At the Hollister Farm in Whitehall, three brothers are working to continue a family tradition dating back more than 200 years.
However, there are many reasons they may be the final trio to keep the agricultural legacy alive.
The Hollisters opened their farm to the public on Aug. 4 and discussed the problems facing farmers today along with members from Washington County Cornell Cooperative Extension.
“I’m surprised everyone showed up to see our little dairy farm on a beautiful day like this,” joked John Hollister, the oldest brother.
The brothers talked about the current economy of agriculture, and said it is getting increasing tougher to continue as just a dairy farm that is currently supporting four families, according to middle brother David Hollister.
“It’s tough,” said David Hollister, who also serves as a member of the Whitehall Town Board. “We are doing what we can right now, but we’re not making anything. We are barely getting by, and we always say that we are trying to have fun, but it is starting not to be as fun anymore.”

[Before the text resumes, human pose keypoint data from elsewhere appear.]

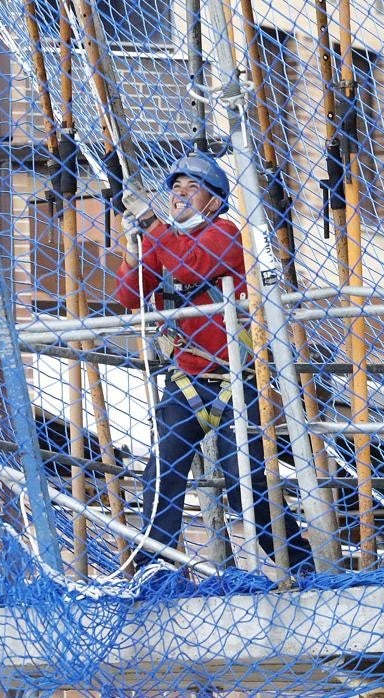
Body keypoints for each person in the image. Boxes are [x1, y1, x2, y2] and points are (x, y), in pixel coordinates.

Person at [114, 153, 315, 577]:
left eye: (192, 189)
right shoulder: (162, 242)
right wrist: (133, 252)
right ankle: (157, 571)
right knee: (162, 476)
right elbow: (129, 298)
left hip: (235, 382)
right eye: (176, 189)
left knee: (247, 487)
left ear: (213, 201)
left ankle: (298, 565)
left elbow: (194, 263)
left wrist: (153, 228)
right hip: (186, 380)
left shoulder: (226, 235)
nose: (180, 196)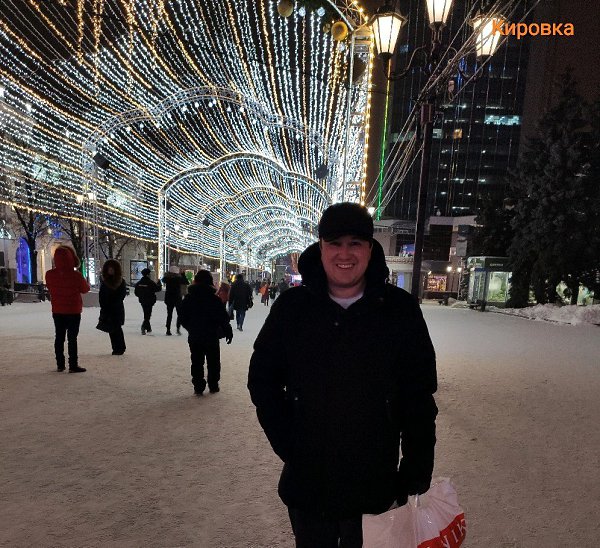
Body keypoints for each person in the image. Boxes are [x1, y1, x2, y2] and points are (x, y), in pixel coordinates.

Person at [248, 202, 438, 548]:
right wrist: (290, 444)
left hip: (375, 486)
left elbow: (419, 397)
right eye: (334, 243)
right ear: (321, 247)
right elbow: (263, 380)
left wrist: (415, 471)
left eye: (355, 243)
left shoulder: (398, 311)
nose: (345, 254)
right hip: (309, 487)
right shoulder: (293, 309)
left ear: (370, 248)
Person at [179, 270, 233, 395]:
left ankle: (198, 385)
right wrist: (227, 331)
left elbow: (182, 317)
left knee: (196, 361)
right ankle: (213, 384)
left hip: (195, 335)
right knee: (213, 361)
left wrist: (190, 328)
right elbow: (223, 318)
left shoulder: (188, 299)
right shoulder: (214, 299)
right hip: (211, 335)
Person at [45, 246, 90, 372]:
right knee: (72, 338)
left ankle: (60, 364)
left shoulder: (50, 274)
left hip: (57, 310)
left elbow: (50, 288)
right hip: (73, 310)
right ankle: (73, 364)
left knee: (59, 337)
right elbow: (85, 289)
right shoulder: (76, 275)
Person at [99, 259, 127, 355]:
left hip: (116, 309)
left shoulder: (120, 282)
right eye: (109, 269)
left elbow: (121, 296)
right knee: (111, 328)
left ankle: (120, 347)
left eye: (112, 269)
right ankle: (116, 348)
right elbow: (101, 296)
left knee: (117, 328)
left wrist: (113, 304)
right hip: (108, 309)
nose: (110, 270)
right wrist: (104, 306)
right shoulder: (105, 282)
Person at [134, 268, 162, 335]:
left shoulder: (139, 283)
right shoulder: (150, 282)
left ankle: (148, 328)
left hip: (142, 301)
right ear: (148, 274)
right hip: (149, 301)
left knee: (146, 314)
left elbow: (136, 292)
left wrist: (141, 296)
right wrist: (159, 283)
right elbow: (158, 289)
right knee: (147, 315)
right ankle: (143, 327)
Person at [162, 266, 186, 336]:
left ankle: (168, 329)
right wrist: (183, 274)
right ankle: (178, 328)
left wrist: (167, 274)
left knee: (169, 314)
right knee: (179, 314)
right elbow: (186, 281)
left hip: (169, 298)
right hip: (177, 298)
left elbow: (163, 279)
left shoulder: (167, 278)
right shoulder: (179, 279)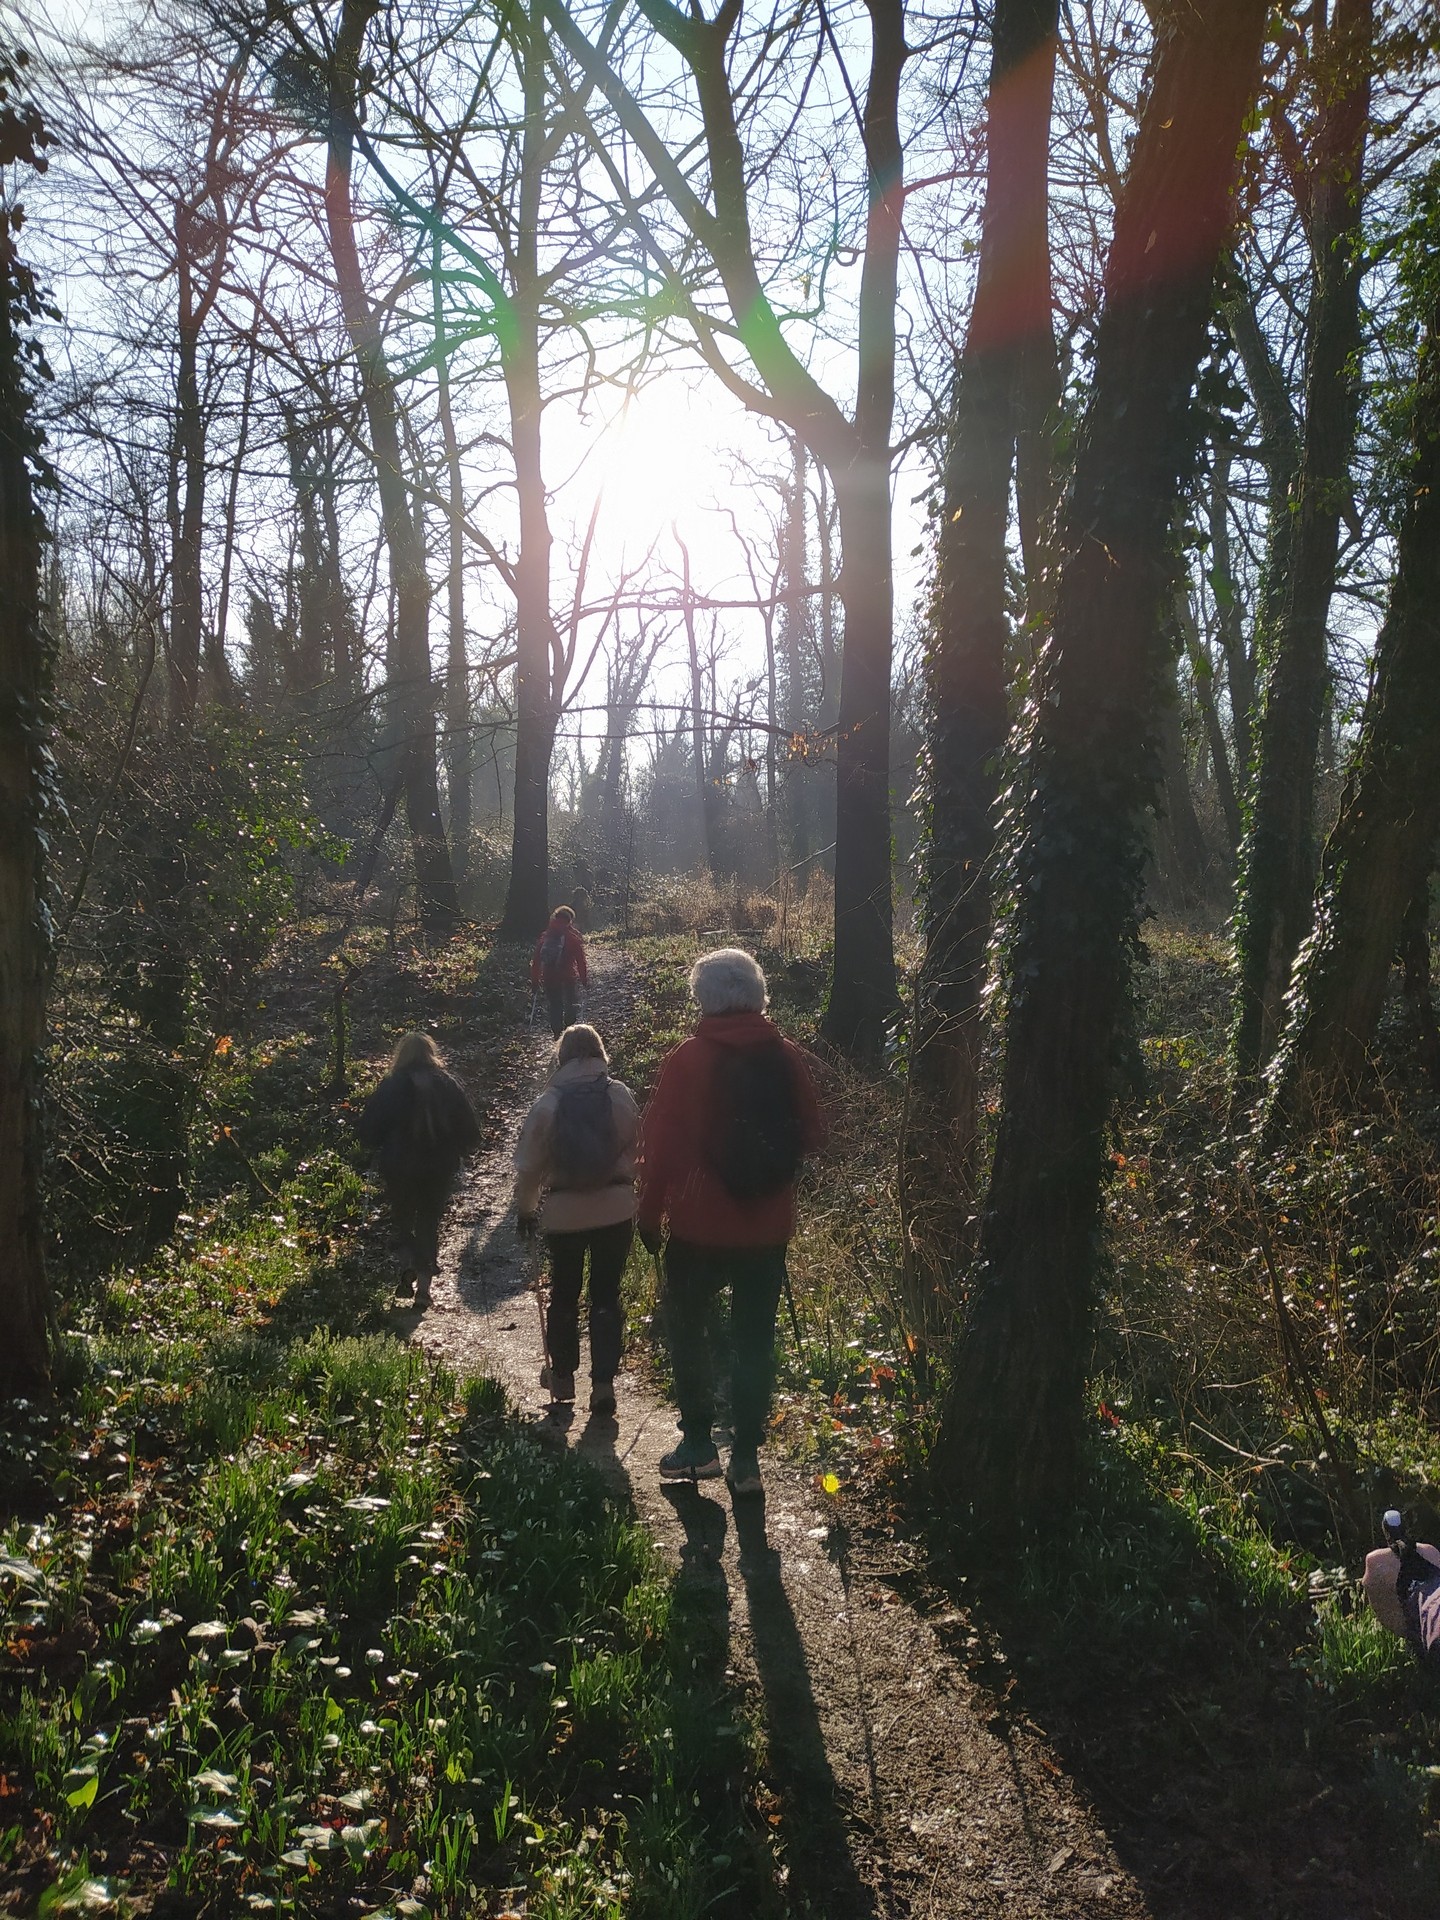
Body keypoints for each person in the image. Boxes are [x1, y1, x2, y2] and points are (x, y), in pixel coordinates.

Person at [637, 948, 825, 1495]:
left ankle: (697, 1444)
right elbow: (813, 1135)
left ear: (705, 996)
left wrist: (650, 1216)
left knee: (688, 1331)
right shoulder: (787, 1056)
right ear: (757, 992)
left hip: (698, 1228)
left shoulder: (687, 1060)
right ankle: (746, 1459)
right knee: (755, 1341)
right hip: (767, 1229)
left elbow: (662, 1146)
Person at [513, 1023, 638, 1417]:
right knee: (606, 1294)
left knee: (564, 1293)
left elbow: (529, 1168)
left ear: (561, 1057)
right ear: (600, 1052)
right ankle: (603, 1384)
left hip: (564, 1213)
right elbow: (640, 1147)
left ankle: (563, 1377)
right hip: (615, 1210)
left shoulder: (548, 1103)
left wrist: (526, 1210)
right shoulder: (619, 1096)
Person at [356, 1032, 480, 1307]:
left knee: (402, 1218)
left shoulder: (390, 1086)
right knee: (428, 1220)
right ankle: (424, 1286)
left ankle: (407, 1265)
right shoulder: (446, 1084)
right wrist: (458, 1149)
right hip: (438, 1165)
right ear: (431, 1053)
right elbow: (471, 1131)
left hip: (398, 1164)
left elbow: (368, 1130)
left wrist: (378, 1144)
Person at [530, 905, 588, 1037]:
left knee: (555, 1006)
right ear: (570, 921)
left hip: (550, 978)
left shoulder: (545, 938)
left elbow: (537, 962)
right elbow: (581, 961)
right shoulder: (572, 938)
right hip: (568, 978)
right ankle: (569, 1033)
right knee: (570, 1005)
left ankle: (557, 1033)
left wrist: (535, 981)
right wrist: (584, 980)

“It is no secret that we are in a horrible dairy economy right now,” said Aaron Gilbert of CCE. “You have to look at farms today and how to change, and sometimes change is going to have to happen, whether it is good or bad.”
“We are a relatively small dairy,” said John Hollister, who also works with CCE. “There are some things that we do to make some extra money, but these are tough times.”
Along with running a dairy farm, the Hollisters also lease two parcels of their land for hunting, and have grown other crops in the past. However, the brothers’ main goal is to run their dairy farm.
“We are doing all right because we are able to produce milk a little cheaper than some others,” said David Hollister.
“We have a total of about 185 cattle,” said youngest brother Brian Hollister. “We are milking 85 cows right now and we will usually go between 90 or 95. We have been a little down on production this year, and this is our lowest point right now for cows that are producing.”
“Each month, our checkbook balance seems to be depleting a little more,” said John Hollister. “We’re not broke yet, but we’re heading that way.”
“We have been making it, I don’t know if we are making it right now,” said David Hollister.
No next generation?
Along with dwindling profits, the Hollisters also admit they may be the last generation to work a farm that has been in operation since the Revolutionary War and part of the Hollister family since around 1800.
“We each have children, but not a one of them shows any interest in the farm,” said John Hollister. “Once we are done, that will be it.”
Dave Perry, a member of the Hampton Town Board who works on his own farm, agreed with John Hollister.
“I think that it is rare these days that the younger generation has any interest in it,” said Perry, who attended the farm tour with his son, said, “In our family, there is four out of 15 grandchildren that have interest in farming, and I honestly think that is a rather high percentage compared to most.”
John Hollister added that he felt when youths look at their work options, they want a job that is more defined.
“Why would you go out and work as long as we do every day when you can go out and get a job and work 35 to 40 hours a week?” he asked. “Why not go and do that?”
“It’s sad that the new generation is not more interested, but in the situation that we are in now, you also question if you want them going down this path,” said David Hollister. “There are a lot of people who don’t want their children going into farming as well because they see what is going on.”
Crops, weather and cash
David Hollister said while the brothers have had a good year for hay despite the constant rain, they will not have a good corn crop.
“Corn is going to be terrible because we have got a lot of clay in our fields,” he said. “Anyone that has a lot of clay is going to have a tough year. We are probably going to have to buy some of our corn.”
David Hollister also said when farmers have a good year, they should be cautious when it comes to replacing or improving equipment.
“The biggest thing is that when you have a good year, a lot of people will go out and buy everything that they can,” he said. “Then, if you get two or three years like what we are experiencing this year, it stinks to be them.”
Gilbert said what the CCE has been stressing to local farmers is finding ways to diversify their farms and find ways to make more income.
“Washington County is a very unique place,” said Gilbert. “We have everything here and you name it, we can do it agriculturally. What we are trying to get farmers to do is focus on simple ways to diversify that you can do without making a big investment.”